A Special Place in Hell

(1) John Morgan, 34, was charged in February in Port St. Lucie, Fla., with embezzling over $40,000 from a trust fund that had been established for his daughter, who has special needs because of cerebral palsy. Because of the theft, she is unable to have dental work necessitated because a care provider failed to lock her wheelchair, sending her sprawling face-first. (2) Police officer Skeeter Manos, 34, was charged in February in Seattle with embezzling over $120,000 from a fund for the families of four colleagues who had been shot to death in the line of duty. Manos’ alleged expenditures included several trips to Las Vegas.

People With Issues

What do you mean, i’m not mentally stable: Fausat Ogunbayo, 46, filed a federal lawsuit against New York City’s Administration for Children’s Services because it had taken away her kids (aged 13 and 10 at the time) in 2008 for questions about Ogunbayo’s mental stability. The lawsuit, for “recklessly disregard[ing]” her “right to family integrity,” asks the city to pay her $900,000,000,000,000 (trillion).

Least Competent People

LaDondrell Montgomery, 36, had been sentenced in November in Houston to life in prison for armed robbery despite his vigorous protestations of innocence, and about a week later, in December, he was exonerated. Although he had testified at his trial, he had not mentioned that he had an ironclad alibi — that he had been in jail during the time the robbery was committed. Once jail records were reviewed, Montgomery was freed.
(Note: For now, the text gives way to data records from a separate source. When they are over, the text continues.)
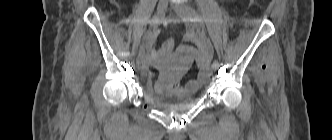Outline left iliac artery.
Segmentation results:
<instances>
[{
	"label": "left iliac artery",
	"mask_w": 332,
	"mask_h": 140,
	"mask_svg": "<svg viewBox=\"0 0 332 140\" xmlns=\"http://www.w3.org/2000/svg\"><path fill=\"white\" fill-rule=\"evenodd\" d=\"M190 11H191V21L194 22L198 27H202V19H201V17L191 7H190ZM213 65H215L218 68L219 67L218 60H214Z\"/></svg>",
	"instance_id": "left-iliac-artery-1"
}]
</instances>
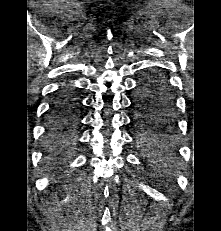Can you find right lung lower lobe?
I'll use <instances>...</instances> for the list:
<instances>
[{
	"label": "right lung lower lobe",
	"instance_id": "98d812e1",
	"mask_svg": "<svg viewBox=\"0 0 221 231\" xmlns=\"http://www.w3.org/2000/svg\"><path fill=\"white\" fill-rule=\"evenodd\" d=\"M56 100H59L65 103L66 102L73 103V104L75 103L78 105V97L72 92V90L69 87L63 88L59 92Z\"/></svg>",
	"mask_w": 221,
	"mask_h": 231
}]
</instances>
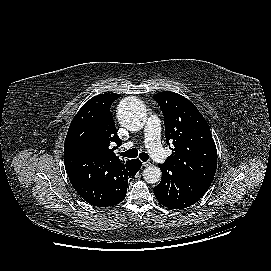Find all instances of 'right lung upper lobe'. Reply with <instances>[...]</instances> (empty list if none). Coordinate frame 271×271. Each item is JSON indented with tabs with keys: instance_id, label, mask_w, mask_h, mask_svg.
Wrapping results in <instances>:
<instances>
[{
	"instance_id": "right-lung-upper-lobe-1",
	"label": "right lung upper lobe",
	"mask_w": 271,
	"mask_h": 271,
	"mask_svg": "<svg viewBox=\"0 0 271 271\" xmlns=\"http://www.w3.org/2000/svg\"><path fill=\"white\" fill-rule=\"evenodd\" d=\"M119 94H100L88 100L73 118L64 143V155L81 153L109 163H123L114 153L122 144L110 112ZM132 160H128L130 162Z\"/></svg>"
}]
</instances>
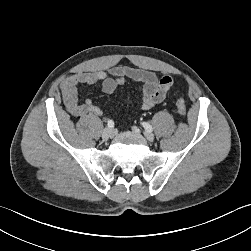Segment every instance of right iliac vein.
<instances>
[{
    "instance_id": "1",
    "label": "right iliac vein",
    "mask_w": 251,
    "mask_h": 251,
    "mask_svg": "<svg viewBox=\"0 0 251 251\" xmlns=\"http://www.w3.org/2000/svg\"><path fill=\"white\" fill-rule=\"evenodd\" d=\"M112 135H113V130L110 128H105L102 132V139L104 141H107L112 137Z\"/></svg>"
}]
</instances>
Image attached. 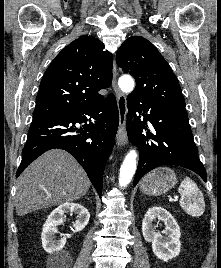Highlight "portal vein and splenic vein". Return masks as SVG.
I'll use <instances>...</instances> for the list:
<instances>
[{"label":"portal vein and splenic vein","instance_id":"1","mask_svg":"<svg viewBox=\"0 0 221 268\" xmlns=\"http://www.w3.org/2000/svg\"><path fill=\"white\" fill-rule=\"evenodd\" d=\"M175 199H178V197H175ZM170 201H175L174 199L170 198Z\"/></svg>","mask_w":221,"mask_h":268}]
</instances>
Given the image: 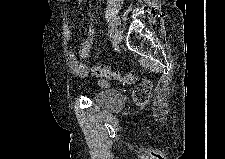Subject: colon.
I'll return each mask as SVG.
<instances>
[{"mask_svg": "<svg viewBox=\"0 0 225 159\" xmlns=\"http://www.w3.org/2000/svg\"><path fill=\"white\" fill-rule=\"evenodd\" d=\"M91 72L94 76L98 77L102 83L109 79H113L123 85L134 84L137 80L135 72L121 73L117 70H113L101 65H93ZM152 82L144 80L140 82L133 90V101L138 106H145L148 104L151 96Z\"/></svg>", "mask_w": 225, "mask_h": 159, "instance_id": "1", "label": "colon"}]
</instances>
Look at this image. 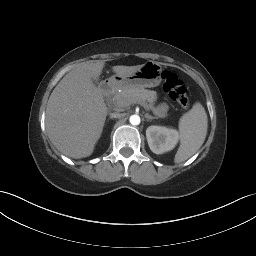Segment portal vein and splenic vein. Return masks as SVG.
<instances>
[{"instance_id":"obj_1","label":"portal vein and splenic vein","mask_w":256,"mask_h":256,"mask_svg":"<svg viewBox=\"0 0 256 256\" xmlns=\"http://www.w3.org/2000/svg\"><path fill=\"white\" fill-rule=\"evenodd\" d=\"M145 109H146V106L145 105H143V104H141Z\"/></svg>"}]
</instances>
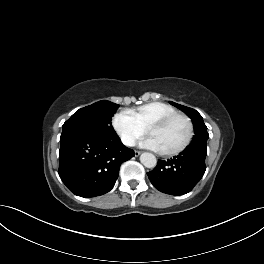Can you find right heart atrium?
<instances>
[{"mask_svg":"<svg viewBox=\"0 0 264 264\" xmlns=\"http://www.w3.org/2000/svg\"><path fill=\"white\" fill-rule=\"evenodd\" d=\"M112 124L120 140L126 146H133L146 133V130L139 126L126 110L116 114Z\"/></svg>","mask_w":264,"mask_h":264,"instance_id":"obj_1","label":"right heart atrium"}]
</instances>
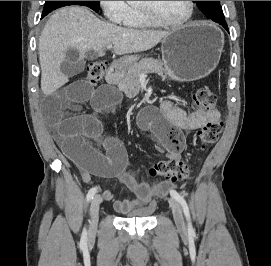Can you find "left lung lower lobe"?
Returning a JSON list of instances; mask_svg holds the SVG:
<instances>
[{"label": "left lung lower lobe", "instance_id": "0a47b994", "mask_svg": "<svg viewBox=\"0 0 271 266\" xmlns=\"http://www.w3.org/2000/svg\"><path fill=\"white\" fill-rule=\"evenodd\" d=\"M226 30H228V27H227V25H226V23L224 22V23H222L221 24Z\"/></svg>", "mask_w": 271, "mask_h": 266}]
</instances>
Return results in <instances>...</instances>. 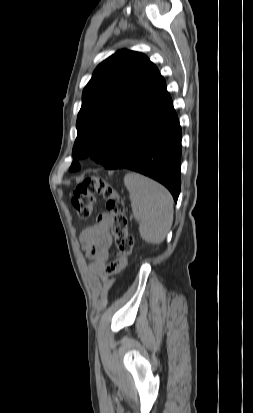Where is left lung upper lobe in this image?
I'll return each mask as SVG.
<instances>
[{
  "label": "left lung upper lobe",
  "mask_w": 253,
  "mask_h": 413,
  "mask_svg": "<svg viewBox=\"0 0 253 413\" xmlns=\"http://www.w3.org/2000/svg\"><path fill=\"white\" fill-rule=\"evenodd\" d=\"M163 81L142 53L124 49L103 61L83 90L70 171L80 169L78 158L90 156L103 166L111 162L122 125L142 111Z\"/></svg>",
  "instance_id": "obj_1"
}]
</instances>
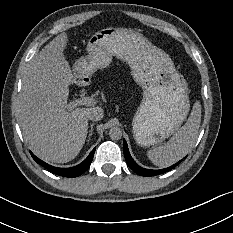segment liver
<instances>
[{"label": "liver", "mask_w": 233, "mask_h": 233, "mask_svg": "<svg viewBox=\"0 0 233 233\" xmlns=\"http://www.w3.org/2000/svg\"><path fill=\"white\" fill-rule=\"evenodd\" d=\"M66 35L61 33L34 58L24 73L18 118L25 140L39 159L66 163L85 142L88 116L94 108L68 105L73 76L61 57Z\"/></svg>", "instance_id": "obj_1"}]
</instances>
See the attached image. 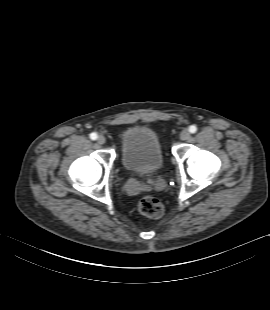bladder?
Masks as SVG:
<instances>
[{
	"label": "bladder",
	"instance_id": "31cf9c89",
	"mask_svg": "<svg viewBox=\"0 0 270 310\" xmlns=\"http://www.w3.org/2000/svg\"><path fill=\"white\" fill-rule=\"evenodd\" d=\"M120 159L123 167L130 172L156 174L164 164L158 135L147 127L128 128L121 136Z\"/></svg>",
	"mask_w": 270,
	"mask_h": 310
}]
</instances>
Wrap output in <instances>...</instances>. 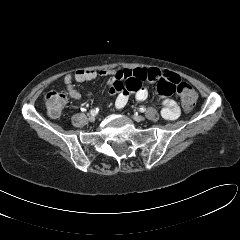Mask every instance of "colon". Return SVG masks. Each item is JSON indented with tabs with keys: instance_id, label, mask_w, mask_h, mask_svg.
Returning a JSON list of instances; mask_svg holds the SVG:
<instances>
[{
	"instance_id": "obj_1",
	"label": "colon",
	"mask_w": 240,
	"mask_h": 240,
	"mask_svg": "<svg viewBox=\"0 0 240 240\" xmlns=\"http://www.w3.org/2000/svg\"><path fill=\"white\" fill-rule=\"evenodd\" d=\"M176 91L180 97L181 103L185 110L189 111L193 108L197 100V94L195 90L187 83L180 82ZM66 96L64 93L50 91L45 97V104L48 113L51 116H59L65 106Z\"/></svg>"
}]
</instances>
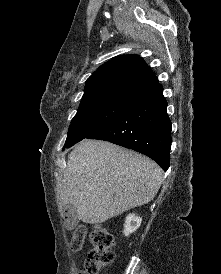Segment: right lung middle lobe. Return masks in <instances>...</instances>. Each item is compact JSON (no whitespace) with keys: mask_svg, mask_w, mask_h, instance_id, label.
Returning a JSON list of instances; mask_svg holds the SVG:
<instances>
[{"mask_svg":"<svg viewBox=\"0 0 221 274\" xmlns=\"http://www.w3.org/2000/svg\"><path fill=\"white\" fill-rule=\"evenodd\" d=\"M132 101L116 97L82 99L79 109L71 121L63 150L101 129Z\"/></svg>","mask_w":221,"mask_h":274,"instance_id":"obj_1","label":"right lung middle lobe"}]
</instances>
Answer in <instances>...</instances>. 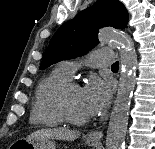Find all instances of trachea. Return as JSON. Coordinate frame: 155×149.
I'll return each instance as SVG.
<instances>
[{
  "instance_id": "obj_1",
  "label": "trachea",
  "mask_w": 155,
  "mask_h": 149,
  "mask_svg": "<svg viewBox=\"0 0 155 149\" xmlns=\"http://www.w3.org/2000/svg\"><path fill=\"white\" fill-rule=\"evenodd\" d=\"M112 69H118L119 68V62H115L112 66H111Z\"/></svg>"
}]
</instances>
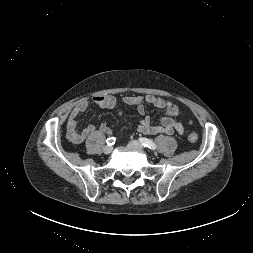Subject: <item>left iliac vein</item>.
Masks as SVG:
<instances>
[{
  "mask_svg": "<svg viewBox=\"0 0 253 253\" xmlns=\"http://www.w3.org/2000/svg\"><path fill=\"white\" fill-rule=\"evenodd\" d=\"M128 145H129L130 148H132L134 150H137V151H143L144 150L143 145L138 141H130Z\"/></svg>",
  "mask_w": 253,
  "mask_h": 253,
  "instance_id": "1",
  "label": "left iliac vein"
}]
</instances>
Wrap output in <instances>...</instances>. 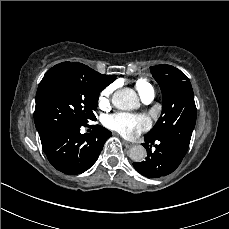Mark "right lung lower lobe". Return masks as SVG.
Returning <instances> with one entry per match:
<instances>
[{"instance_id":"98d812e1","label":"right lung lower lobe","mask_w":229,"mask_h":229,"mask_svg":"<svg viewBox=\"0 0 229 229\" xmlns=\"http://www.w3.org/2000/svg\"><path fill=\"white\" fill-rule=\"evenodd\" d=\"M80 128L76 125L64 127L42 144L52 166L68 175L88 170L98 159L105 141L112 136L100 125L93 126L89 134H81Z\"/></svg>"}]
</instances>
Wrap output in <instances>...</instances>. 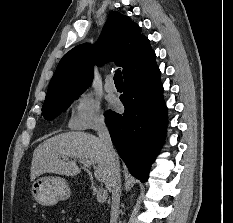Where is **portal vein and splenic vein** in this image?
Masks as SVG:
<instances>
[{
	"label": "portal vein and splenic vein",
	"instance_id": "portal-vein-and-splenic-vein-1",
	"mask_svg": "<svg viewBox=\"0 0 233 223\" xmlns=\"http://www.w3.org/2000/svg\"><path fill=\"white\" fill-rule=\"evenodd\" d=\"M80 163H82L84 167H90V163H88V161H84V159H80ZM107 197H108V193L106 189H99V191H97L96 199L97 201H99V203H104Z\"/></svg>",
	"mask_w": 233,
	"mask_h": 223
}]
</instances>
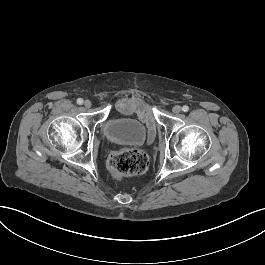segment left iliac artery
Here are the masks:
<instances>
[{
	"label": "left iliac artery",
	"instance_id": "1",
	"mask_svg": "<svg viewBox=\"0 0 265 265\" xmlns=\"http://www.w3.org/2000/svg\"><path fill=\"white\" fill-rule=\"evenodd\" d=\"M182 110H183L184 112H188L189 107L185 105V106L182 107Z\"/></svg>",
	"mask_w": 265,
	"mask_h": 265
}]
</instances>
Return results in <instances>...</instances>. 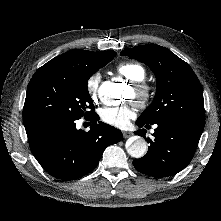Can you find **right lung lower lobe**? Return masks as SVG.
Masks as SVG:
<instances>
[{
	"label": "right lung lower lobe",
	"mask_w": 221,
	"mask_h": 221,
	"mask_svg": "<svg viewBox=\"0 0 221 221\" xmlns=\"http://www.w3.org/2000/svg\"><path fill=\"white\" fill-rule=\"evenodd\" d=\"M85 132L76 129L75 120L32 119L24 121L30 149L50 175L61 180H75L98 164L104 150L118 143L120 130L103 122L94 113Z\"/></svg>",
	"instance_id": "right-lung-lower-lobe-1"
}]
</instances>
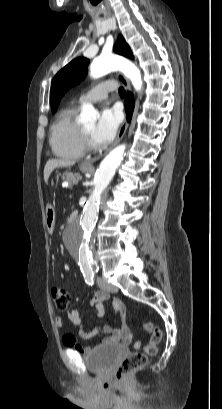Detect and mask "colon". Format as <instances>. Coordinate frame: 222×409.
<instances>
[{
	"label": "colon",
	"instance_id": "colon-1",
	"mask_svg": "<svg viewBox=\"0 0 222 409\" xmlns=\"http://www.w3.org/2000/svg\"><path fill=\"white\" fill-rule=\"evenodd\" d=\"M54 304L58 310H66L69 304L70 295L68 291L61 287H53L51 289ZM142 331L146 334L152 333L150 341L144 346L141 352H134L127 356L118 366L115 379L117 382H126L129 375L137 369L143 367L150 356L157 353V347L162 339V332L158 326L151 323H144ZM64 337V341L66 340Z\"/></svg>",
	"mask_w": 222,
	"mask_h": 409
}]
</instances>
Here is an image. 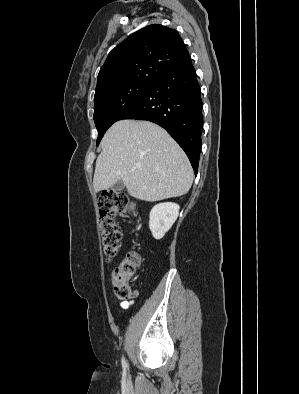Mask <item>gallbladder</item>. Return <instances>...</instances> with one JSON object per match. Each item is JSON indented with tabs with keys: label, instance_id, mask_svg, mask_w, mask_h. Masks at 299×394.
Returning a JSON list of instances; mask_svg holds the SVG:
<instances>
[{
	"label": "gallbladder",
	"instance_id": "1",
	"mask_svg": "<svg viewBox=\"0 0 299 394\" xmlns=\"http://www.w3.org/2000/svg\"><path fill=\"white\" fill-rule=\"evenodd\" d=\"M125 188V185L122 180L117 181L113 186V191H122Z\"/></svg>",
	"mask_w": 299,
	"mask_h": 394
}]
</instances>
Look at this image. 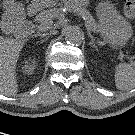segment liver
I'll return each instance as SVG.
<instances>
[{
    "label": "liver",
    "instance_id": "1",
    "mask_svg": "<svg viewBox=\"0 0 135 135\" xmlns=\"http://www.w3.org/2000/svg\"><path fill=\"white\" fill-rule=\"evenodd\" d=\"M26 39L0 36V93L14 96L18 92L16 65Z\"/></svg>",
    "mask_w": 135,
    "mask_h": 135
}]
</instances>
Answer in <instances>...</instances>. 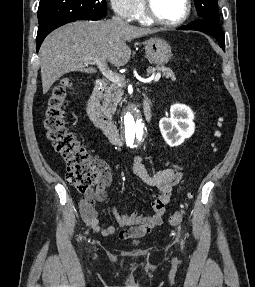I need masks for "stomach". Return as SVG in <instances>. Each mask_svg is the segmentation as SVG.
Listing matches in <instances>:
<instances>
[{
  "label": "stomach",
  "instance_id": "0dacf381",
  "mask_svg": "<svg viewBox=\"0 0 255 287\" xmlns=\"http://www.w3.org/2000/svg\"><path fill=\"white\" fill-rule=\"evenodd\" d=\"M145 54L150 64L164 66L171 58V46L162 38H150L145 44Z\"/></svg>",
  "mask_w": 255,
  "mask_h": 287
}]
</instances>
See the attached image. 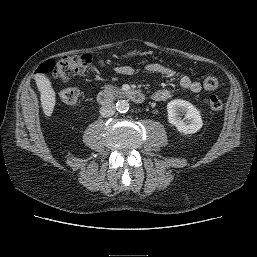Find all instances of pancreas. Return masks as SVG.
I'll return each mask as SVG.
<instances>
[{
    "label": "pancreas",
    "mask_w": 257,
    "mask_h": 257,
    "mask_svg": "<svg viewBox=\"0 0 257 257\" xmlns=\"http://www.w3.org/2000/svg\"><path fill=\"white\" fill-rule=\"evenodd\" d=\"M120 89H118L117 87H114L112 85H107L105 87V91L109 92V93H115L117 91H119Z\"/></svg>",
    "instance_id": "1"
}]
</instances>
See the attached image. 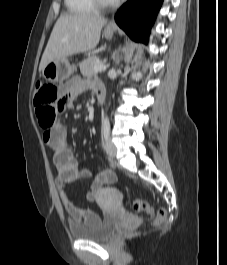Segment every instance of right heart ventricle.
I'll return each instance as SVG.
<instances>
[{"label":"right heart ventricle","instance_id":"right-heart-ventricle-1","mask_svg":"<svg viewBox=\"0 0 227 265\" xmlns=\"http://www.w3.org/2000/svg\"><path fill=\"white\" fill-rule=\"evenodd\" d=\"M64 2L71 14H89L96 10L91 0H64Z\"/></svg>","mask_w":227,"mask_h":265}]
</instances>
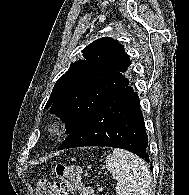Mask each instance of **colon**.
<instances>
[{
	"label": "colon",
	"mask_w": 189,
	"mask_h": 195,
	"mask_svg": "<svg viewBox=\"0 0 189 195\" xmlns=\"http://www.w3.org/2000/svg\"><path fill=\"white\" fill-rule=\"evenodd\" d=\"M57 183H51L47 179H41L37 183L39 195H82L83 170L79 167L60 163L56 167Z\"/></svg>",
	"instance_id": "1"
}]
</instances>
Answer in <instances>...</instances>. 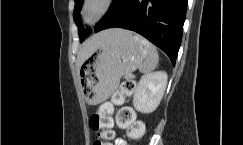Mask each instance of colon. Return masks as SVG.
<instances>
[{
  "label": "colon",
  "mask_w": 243,
  "mask_h": 145,
  "mask_svg": "<svg viewBox=\"0 0 243 145\" xmlns=\"http://www.w3.org/2000/svg\"><path fill=\"white\" fill-rule=\"evenodd\" d=\"M134 89L135 82L133 80H124L114 95L113 102L103 103L98 111L90 117V127L98 135L93 145H112L111 140L114 137L112 131L114 104H121L124 96L132 94ZM116 124L119 128L126 129L129 137L133 140H139L144 135V124L136 120L135 113L130 107L119 109L116 114Z\"/></svg>",
  "instance_id": "colon-1"
}]
</instances>
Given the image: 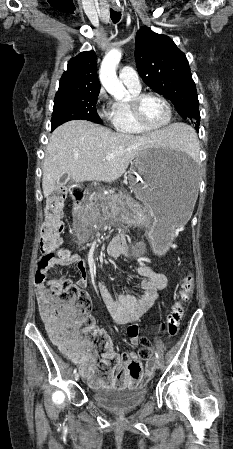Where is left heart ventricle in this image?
<instances>
[{"label":"left heart ventricle","instance_id":"b2bd125f","mask_svg":"<svg viewBox=\"0 0 233 449\" xmlns=\"http://www.w3.org/2000/svg\"><path fill=\"white\" fill-rule=\"evenodd\" d=\"M142 116L150 125L163 124L168 116V111L164 103L155 97H147L141 105Z\"/></svg>","mask_w":233,"mask_h":449}]
</instances>
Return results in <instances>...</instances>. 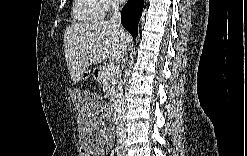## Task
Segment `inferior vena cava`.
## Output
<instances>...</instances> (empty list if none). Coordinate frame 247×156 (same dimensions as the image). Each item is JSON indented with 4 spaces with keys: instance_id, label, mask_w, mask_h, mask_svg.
<instances>
[{
    "instance_id": "inferior-vena-cava-1",
    "label": "inferior vena cava",
    "mask_w": 247,
    "mask_h": 156,
    "mask_svg": "<svg viewBox=\"0 0 247 156\" xmlns=\"http://www.w3.org/2000/svg\"><path fill=\"white\" fill-rule=\"evenodd\" d=\"M121 19V13H120V7L117 2H112V16L110 19V22L117 27L121 26L120 23ZM119 88V97L117 100V130H118V136L120 138H125L126 137V131L124 127V121H125V99L123 96V88H122V83L120 82L118 85Z\"/></svg>"
}]
</instances>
The prosecutor hadn’t checked the records before trial, and neither had Montgomery’s attorney, but then neither had Montgomery ever mentioned it (because, he had told his lawyers, he had been in and out of jail so many times in his life that he just could not remember if he had been locked up at the time of the armed robbery).

Update

Sherwin Shayegan of Bothell, Wash., has apparently been acting out again. News of the Weird first mentioned, in 2007, an adult “troll” who hung out at high schools and befriended male students, especially athletes, ultimately beseeching them for piggyback rides. In some cases, he jumped on without permission and was arrested and ordered to get treatment and to stay away from schools. He reportedly began his piggyback “career” in 2004 with incidents in Washington and Oregon, and though there were periods of dormancy, it flared up again recently as he traveled to Montana, Bismarck, ND and Minneapolis (perhaps to outrun restraining orders). (Fondness for piggyback rides is not a widely practiced obsession, though the legendary illustrator R. Crumb liked to receive them in lieu of sex, according to an ex-girlfriend in the 1994 movie Crumb.)